(Collected data)
--- START ---

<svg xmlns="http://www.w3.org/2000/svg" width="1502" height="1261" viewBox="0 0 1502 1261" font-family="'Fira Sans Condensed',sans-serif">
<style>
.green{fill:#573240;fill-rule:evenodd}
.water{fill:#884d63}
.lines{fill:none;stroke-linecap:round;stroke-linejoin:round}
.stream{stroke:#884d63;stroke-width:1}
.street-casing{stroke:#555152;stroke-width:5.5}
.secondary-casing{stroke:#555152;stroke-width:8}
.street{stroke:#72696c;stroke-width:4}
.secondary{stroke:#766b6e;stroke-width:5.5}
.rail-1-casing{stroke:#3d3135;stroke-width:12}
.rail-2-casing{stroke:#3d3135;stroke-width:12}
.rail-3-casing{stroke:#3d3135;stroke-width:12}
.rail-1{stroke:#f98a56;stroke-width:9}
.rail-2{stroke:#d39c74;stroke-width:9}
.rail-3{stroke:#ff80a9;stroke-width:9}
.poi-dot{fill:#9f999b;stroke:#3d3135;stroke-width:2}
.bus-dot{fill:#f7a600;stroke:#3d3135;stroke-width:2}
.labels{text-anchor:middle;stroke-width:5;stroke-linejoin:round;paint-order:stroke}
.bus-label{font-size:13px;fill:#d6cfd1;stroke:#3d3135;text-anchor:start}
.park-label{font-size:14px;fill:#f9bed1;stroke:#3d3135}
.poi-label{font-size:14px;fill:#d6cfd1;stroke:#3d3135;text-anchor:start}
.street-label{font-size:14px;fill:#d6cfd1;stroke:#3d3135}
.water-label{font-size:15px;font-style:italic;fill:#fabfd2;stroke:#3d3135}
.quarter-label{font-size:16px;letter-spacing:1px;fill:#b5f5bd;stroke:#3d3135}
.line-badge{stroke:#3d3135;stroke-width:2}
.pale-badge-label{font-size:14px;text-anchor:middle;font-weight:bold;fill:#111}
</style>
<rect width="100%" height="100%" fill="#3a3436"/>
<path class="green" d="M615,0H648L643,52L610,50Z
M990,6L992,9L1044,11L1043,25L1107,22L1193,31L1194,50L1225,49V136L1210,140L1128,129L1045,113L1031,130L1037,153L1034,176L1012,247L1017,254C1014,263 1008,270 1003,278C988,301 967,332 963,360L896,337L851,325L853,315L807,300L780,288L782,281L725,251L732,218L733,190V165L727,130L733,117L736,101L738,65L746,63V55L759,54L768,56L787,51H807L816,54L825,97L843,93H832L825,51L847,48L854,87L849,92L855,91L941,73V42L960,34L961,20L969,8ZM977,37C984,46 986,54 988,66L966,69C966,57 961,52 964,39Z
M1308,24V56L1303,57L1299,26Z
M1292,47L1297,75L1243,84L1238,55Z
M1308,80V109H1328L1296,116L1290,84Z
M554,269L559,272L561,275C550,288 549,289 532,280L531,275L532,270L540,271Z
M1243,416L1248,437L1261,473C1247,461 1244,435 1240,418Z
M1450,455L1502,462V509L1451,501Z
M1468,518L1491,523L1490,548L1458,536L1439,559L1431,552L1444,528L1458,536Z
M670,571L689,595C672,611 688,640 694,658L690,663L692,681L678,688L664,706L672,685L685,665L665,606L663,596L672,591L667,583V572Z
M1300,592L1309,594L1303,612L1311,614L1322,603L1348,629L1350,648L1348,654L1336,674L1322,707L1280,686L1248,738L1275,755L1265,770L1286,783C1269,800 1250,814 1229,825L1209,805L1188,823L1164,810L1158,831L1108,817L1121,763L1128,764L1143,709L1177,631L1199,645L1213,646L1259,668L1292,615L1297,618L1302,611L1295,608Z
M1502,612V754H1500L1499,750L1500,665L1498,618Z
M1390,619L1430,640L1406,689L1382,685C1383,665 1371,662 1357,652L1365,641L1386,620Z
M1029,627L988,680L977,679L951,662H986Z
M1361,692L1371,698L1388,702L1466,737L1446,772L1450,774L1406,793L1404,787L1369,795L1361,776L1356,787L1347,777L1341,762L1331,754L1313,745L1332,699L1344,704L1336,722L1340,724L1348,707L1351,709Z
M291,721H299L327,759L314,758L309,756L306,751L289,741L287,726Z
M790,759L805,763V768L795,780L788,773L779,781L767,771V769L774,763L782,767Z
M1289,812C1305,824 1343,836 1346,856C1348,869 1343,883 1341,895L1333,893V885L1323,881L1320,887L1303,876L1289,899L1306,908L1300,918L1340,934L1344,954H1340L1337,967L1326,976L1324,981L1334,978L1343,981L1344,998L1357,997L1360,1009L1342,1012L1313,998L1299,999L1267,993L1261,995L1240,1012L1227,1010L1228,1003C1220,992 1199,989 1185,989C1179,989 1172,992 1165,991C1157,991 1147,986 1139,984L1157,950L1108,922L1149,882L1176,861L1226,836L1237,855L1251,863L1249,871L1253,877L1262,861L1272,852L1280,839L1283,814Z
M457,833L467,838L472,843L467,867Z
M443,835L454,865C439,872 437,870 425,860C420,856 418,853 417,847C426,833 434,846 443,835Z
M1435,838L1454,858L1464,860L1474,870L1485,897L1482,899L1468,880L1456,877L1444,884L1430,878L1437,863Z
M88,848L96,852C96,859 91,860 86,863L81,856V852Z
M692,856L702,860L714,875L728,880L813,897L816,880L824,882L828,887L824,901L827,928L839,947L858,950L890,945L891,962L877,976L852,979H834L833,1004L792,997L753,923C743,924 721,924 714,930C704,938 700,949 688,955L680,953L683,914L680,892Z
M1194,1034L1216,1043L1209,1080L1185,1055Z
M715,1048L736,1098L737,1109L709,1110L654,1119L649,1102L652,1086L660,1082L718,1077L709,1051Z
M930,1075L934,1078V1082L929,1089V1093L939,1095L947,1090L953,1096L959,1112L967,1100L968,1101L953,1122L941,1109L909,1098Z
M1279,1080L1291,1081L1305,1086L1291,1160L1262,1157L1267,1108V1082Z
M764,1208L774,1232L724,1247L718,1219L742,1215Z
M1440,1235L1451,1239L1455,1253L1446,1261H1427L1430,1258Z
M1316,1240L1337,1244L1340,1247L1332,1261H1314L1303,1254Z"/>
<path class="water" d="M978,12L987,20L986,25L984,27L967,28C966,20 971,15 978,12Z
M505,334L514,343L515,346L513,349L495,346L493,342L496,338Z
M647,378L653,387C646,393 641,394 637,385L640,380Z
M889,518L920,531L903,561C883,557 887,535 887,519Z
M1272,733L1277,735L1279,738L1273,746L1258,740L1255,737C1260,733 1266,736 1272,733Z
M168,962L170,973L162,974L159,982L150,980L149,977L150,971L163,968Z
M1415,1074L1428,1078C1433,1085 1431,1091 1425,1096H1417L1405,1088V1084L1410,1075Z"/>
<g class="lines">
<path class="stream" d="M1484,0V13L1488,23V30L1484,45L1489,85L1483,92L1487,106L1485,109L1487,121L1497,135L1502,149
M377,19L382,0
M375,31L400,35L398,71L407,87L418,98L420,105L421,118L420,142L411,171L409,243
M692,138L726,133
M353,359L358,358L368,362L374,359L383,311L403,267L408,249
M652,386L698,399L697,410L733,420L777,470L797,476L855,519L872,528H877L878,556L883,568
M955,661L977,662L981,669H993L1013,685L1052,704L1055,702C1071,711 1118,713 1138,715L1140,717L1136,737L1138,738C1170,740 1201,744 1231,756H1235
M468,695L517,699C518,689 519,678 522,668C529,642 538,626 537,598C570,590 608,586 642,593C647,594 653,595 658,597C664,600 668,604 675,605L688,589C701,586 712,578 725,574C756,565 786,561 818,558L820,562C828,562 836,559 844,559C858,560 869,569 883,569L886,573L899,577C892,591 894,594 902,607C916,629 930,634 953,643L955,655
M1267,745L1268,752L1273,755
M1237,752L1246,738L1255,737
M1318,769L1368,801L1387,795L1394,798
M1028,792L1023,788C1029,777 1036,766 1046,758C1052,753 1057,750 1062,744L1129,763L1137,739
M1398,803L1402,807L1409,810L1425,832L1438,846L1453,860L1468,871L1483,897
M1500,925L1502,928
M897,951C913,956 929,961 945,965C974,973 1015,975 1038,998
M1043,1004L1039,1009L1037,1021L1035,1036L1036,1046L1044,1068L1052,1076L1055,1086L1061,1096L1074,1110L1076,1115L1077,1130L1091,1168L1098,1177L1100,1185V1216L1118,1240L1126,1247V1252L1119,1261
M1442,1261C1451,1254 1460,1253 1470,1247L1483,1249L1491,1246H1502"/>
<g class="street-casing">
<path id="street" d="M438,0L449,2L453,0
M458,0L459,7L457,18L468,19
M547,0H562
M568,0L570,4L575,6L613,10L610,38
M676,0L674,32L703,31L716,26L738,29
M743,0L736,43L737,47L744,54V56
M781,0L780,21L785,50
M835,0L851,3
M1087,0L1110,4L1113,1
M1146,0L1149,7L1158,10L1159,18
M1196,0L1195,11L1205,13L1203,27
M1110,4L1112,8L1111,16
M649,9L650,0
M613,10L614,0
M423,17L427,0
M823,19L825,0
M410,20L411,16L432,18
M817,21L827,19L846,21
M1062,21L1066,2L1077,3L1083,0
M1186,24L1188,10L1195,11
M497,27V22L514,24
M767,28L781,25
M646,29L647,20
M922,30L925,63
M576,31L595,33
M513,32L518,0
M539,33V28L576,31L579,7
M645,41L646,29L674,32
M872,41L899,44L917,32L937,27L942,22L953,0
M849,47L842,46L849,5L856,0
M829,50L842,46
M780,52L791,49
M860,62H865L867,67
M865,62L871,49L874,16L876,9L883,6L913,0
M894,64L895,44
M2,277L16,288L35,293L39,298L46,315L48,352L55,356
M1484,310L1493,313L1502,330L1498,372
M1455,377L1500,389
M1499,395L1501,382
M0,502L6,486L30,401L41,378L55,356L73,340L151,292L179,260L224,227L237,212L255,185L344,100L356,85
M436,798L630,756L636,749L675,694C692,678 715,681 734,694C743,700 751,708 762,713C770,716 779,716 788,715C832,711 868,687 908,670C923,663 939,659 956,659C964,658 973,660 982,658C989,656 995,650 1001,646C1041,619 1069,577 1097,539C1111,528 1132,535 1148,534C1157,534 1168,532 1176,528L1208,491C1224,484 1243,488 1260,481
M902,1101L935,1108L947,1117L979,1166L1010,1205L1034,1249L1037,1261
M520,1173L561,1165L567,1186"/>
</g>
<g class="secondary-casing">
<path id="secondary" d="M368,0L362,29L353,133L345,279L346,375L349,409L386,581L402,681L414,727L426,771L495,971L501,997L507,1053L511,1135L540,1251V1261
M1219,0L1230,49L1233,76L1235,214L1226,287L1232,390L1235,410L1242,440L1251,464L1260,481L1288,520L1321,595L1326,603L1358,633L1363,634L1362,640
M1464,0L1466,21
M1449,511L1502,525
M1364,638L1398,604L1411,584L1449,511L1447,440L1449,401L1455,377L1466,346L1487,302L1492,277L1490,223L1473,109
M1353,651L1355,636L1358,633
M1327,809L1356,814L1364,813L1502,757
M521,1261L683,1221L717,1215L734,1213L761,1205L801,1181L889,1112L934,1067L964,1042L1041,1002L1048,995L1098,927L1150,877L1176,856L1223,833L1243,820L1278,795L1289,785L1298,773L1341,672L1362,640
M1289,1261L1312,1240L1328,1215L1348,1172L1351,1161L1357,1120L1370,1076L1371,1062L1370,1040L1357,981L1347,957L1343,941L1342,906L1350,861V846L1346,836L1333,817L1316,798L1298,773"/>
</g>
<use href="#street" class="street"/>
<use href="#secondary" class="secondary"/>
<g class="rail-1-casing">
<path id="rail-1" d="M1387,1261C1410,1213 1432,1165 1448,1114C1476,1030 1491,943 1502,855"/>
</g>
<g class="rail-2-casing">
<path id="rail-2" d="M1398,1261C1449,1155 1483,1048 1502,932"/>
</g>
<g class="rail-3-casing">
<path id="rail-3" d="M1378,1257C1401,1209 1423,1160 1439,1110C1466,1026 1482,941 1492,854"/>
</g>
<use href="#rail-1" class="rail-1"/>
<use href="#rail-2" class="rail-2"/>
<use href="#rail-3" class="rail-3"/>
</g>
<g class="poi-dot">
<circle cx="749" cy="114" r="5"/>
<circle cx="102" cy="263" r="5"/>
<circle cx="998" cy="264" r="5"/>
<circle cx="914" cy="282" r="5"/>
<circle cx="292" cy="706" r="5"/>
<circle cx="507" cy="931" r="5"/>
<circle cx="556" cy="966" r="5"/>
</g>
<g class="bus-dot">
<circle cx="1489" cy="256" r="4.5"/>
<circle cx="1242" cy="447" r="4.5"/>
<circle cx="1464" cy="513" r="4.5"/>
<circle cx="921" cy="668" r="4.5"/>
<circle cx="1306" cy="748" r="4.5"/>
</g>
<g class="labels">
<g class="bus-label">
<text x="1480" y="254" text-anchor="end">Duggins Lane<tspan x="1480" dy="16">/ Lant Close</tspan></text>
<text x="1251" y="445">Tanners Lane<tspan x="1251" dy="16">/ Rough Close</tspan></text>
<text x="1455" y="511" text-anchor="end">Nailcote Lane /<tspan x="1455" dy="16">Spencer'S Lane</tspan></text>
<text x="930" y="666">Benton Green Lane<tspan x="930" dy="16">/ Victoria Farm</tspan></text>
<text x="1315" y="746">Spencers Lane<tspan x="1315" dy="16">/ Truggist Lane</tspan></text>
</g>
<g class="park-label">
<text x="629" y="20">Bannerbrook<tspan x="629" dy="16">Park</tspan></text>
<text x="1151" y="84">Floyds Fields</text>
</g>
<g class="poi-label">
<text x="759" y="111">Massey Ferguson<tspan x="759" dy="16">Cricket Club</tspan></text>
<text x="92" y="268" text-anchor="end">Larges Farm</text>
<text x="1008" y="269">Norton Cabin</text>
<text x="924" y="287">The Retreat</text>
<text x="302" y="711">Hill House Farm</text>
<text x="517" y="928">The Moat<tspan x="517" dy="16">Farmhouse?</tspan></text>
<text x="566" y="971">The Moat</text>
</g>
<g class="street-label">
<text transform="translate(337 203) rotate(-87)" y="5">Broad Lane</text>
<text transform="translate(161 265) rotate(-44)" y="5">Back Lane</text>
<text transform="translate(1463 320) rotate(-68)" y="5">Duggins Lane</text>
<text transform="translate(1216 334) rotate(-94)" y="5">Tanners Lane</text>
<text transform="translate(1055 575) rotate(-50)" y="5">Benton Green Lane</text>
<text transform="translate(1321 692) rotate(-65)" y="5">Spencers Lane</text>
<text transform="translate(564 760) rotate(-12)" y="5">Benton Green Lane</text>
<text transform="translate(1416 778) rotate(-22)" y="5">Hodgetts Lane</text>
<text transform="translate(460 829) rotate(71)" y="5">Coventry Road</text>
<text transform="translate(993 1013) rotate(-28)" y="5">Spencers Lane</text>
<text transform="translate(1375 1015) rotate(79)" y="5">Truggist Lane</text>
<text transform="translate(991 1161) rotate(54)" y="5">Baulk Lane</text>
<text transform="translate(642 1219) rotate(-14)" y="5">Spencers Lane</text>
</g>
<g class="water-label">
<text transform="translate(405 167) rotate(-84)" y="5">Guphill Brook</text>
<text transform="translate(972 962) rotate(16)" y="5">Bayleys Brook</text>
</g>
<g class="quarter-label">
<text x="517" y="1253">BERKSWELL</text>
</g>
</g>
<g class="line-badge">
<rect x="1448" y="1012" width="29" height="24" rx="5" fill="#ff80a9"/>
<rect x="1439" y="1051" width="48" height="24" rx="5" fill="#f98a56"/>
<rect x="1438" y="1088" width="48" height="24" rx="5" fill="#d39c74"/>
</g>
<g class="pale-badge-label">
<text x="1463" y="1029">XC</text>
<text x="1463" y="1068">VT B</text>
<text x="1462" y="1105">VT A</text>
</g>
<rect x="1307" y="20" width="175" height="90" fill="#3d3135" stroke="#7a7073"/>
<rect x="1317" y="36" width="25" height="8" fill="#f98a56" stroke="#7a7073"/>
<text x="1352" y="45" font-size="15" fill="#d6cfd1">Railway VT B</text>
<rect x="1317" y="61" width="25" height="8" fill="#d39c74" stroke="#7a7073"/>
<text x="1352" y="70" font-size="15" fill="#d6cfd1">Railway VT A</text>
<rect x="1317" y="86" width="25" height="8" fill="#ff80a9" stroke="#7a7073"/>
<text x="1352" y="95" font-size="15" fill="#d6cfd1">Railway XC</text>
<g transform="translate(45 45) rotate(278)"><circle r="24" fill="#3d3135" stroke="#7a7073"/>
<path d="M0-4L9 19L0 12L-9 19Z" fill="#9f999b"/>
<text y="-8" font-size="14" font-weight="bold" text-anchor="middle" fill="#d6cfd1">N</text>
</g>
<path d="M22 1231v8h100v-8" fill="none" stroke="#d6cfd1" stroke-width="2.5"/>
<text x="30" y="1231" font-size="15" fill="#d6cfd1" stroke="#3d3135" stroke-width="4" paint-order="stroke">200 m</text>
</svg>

--- END ---

About this exercise → In the data above, find each line that uses the string "lines". Copy it.

Reply to the exercise →
.lines{fill:none;stroke-linecap:round;stroke-linejoin:round}
<g class="lines">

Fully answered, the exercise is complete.